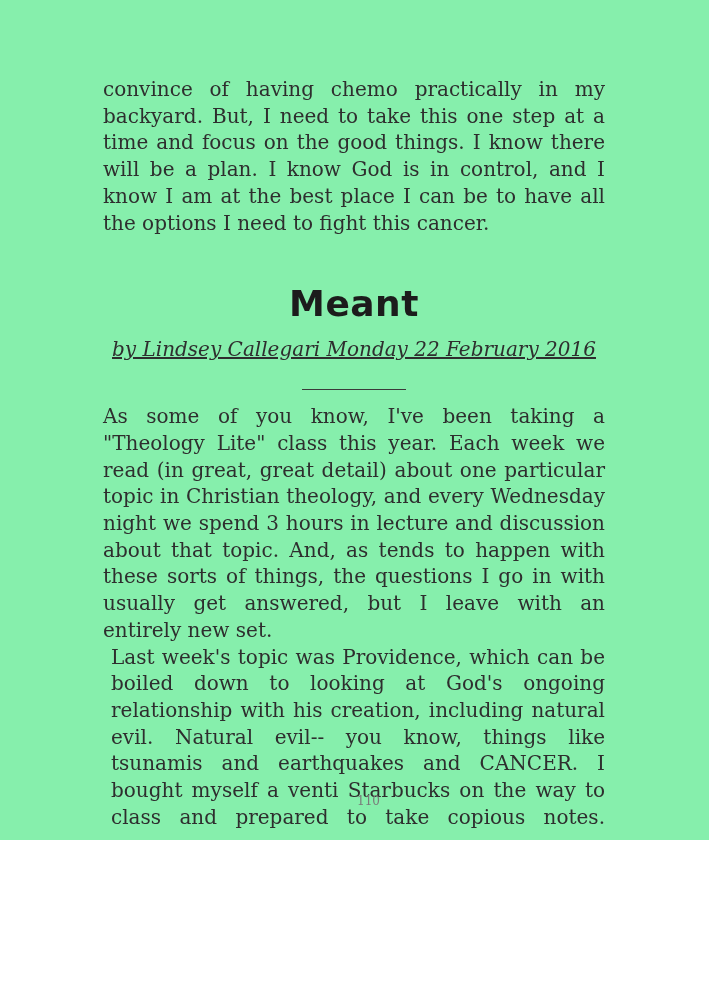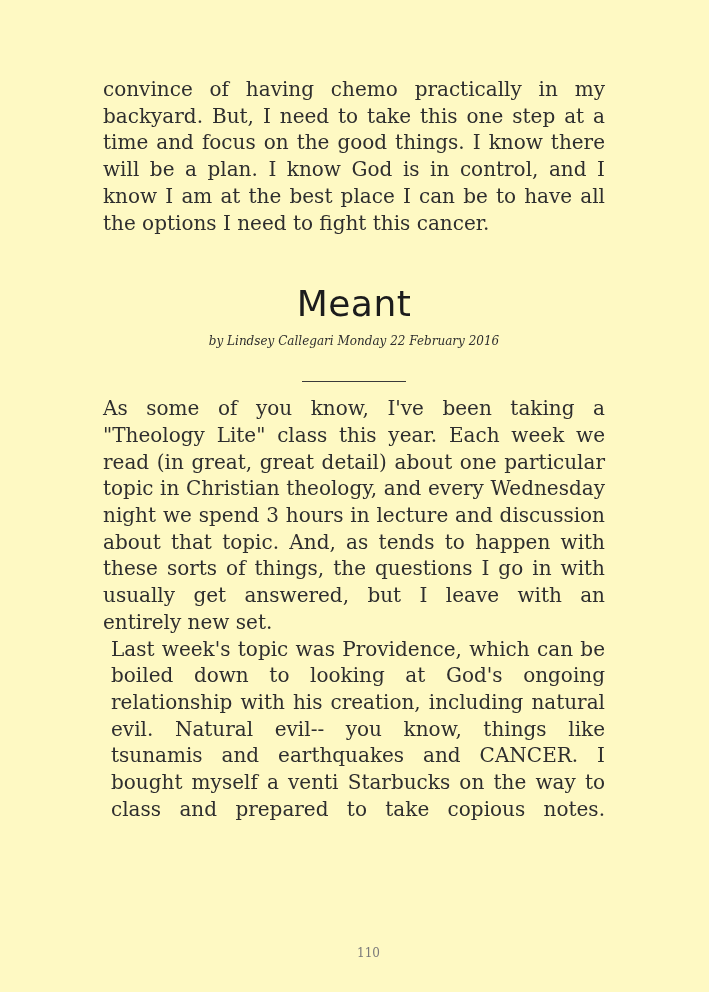--- a/index.html
+++ b/index.html
@@ -8,55 +8,56 @@
     width: 709px;
     height: 992px;
     background: #ffffff;
     font-family: "DejaVu Serif", serif;
     color: #2e2e2e;
     overflow: hidden;
   }
   .page {
     position: relative;
     width: 709px;
-    height: 992px;
+    height: 840px;
     padding: 76px 104px 0 103px;
-    background: #fef9c3;
+    background: #86efac;
   }
   .para {
     margin: 0;
     font-size: 20px;
     line-height: 26.7px;
     text-align: justify;
     hyphens: none;
   }
   .justify-last {
     text-align-last: justify;
     margin-left: 8px;
     -moz-text-align-last: justify;
   }
   .chapter-header {
     text-align: center;
     margin-top: 46px;
   }
   .chapter-title {
-    margin: 4px;
+    margin: 12px;
     font-family: "DejaVu Sans", sans-serif;
-    font-weight: normal;
+    font-weight: bold;
     font-size: 36px;
     line-height: 44px;
     color: #1c1c1c;
     letter-spacing: 0.5px;
   }
   .chapter-byline {
     margin-top: 3px;
-    font-size: 12px;
+    font-size: 20px;
     line-height: 22px;
     font-style: italic;
     color: #2e2e2e;
+    text-decoration: underline;
   }
   .divider {
     width: 104px;
     border: none;
     border-top: 1px solid #3a3a3a;
     margin: 29px auto 13px auto;
   }
   .page-number {
     position: absolute;
     bottom: 32px;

[Your assignment] Look above for the line holding "margin-top: 46px;". Print it and every line after it, exactly, through the line holding "margin-top: 3px;".

[Response to this task]
     margin-top: 46px;
   }
   .chapter-title {
-    margin: 4px;
+    margin: 12px;
     font-family: "DejaVu Sans", sans-serif;
-    font-weight: normal;
+    font-weight: bold;
     font-size: 36px;
     line-height: 44px;
     color: #1c1c1c;
     letter-spacing: 0.5px;
   }
   .chapter-byline {
     margin-top: 3px;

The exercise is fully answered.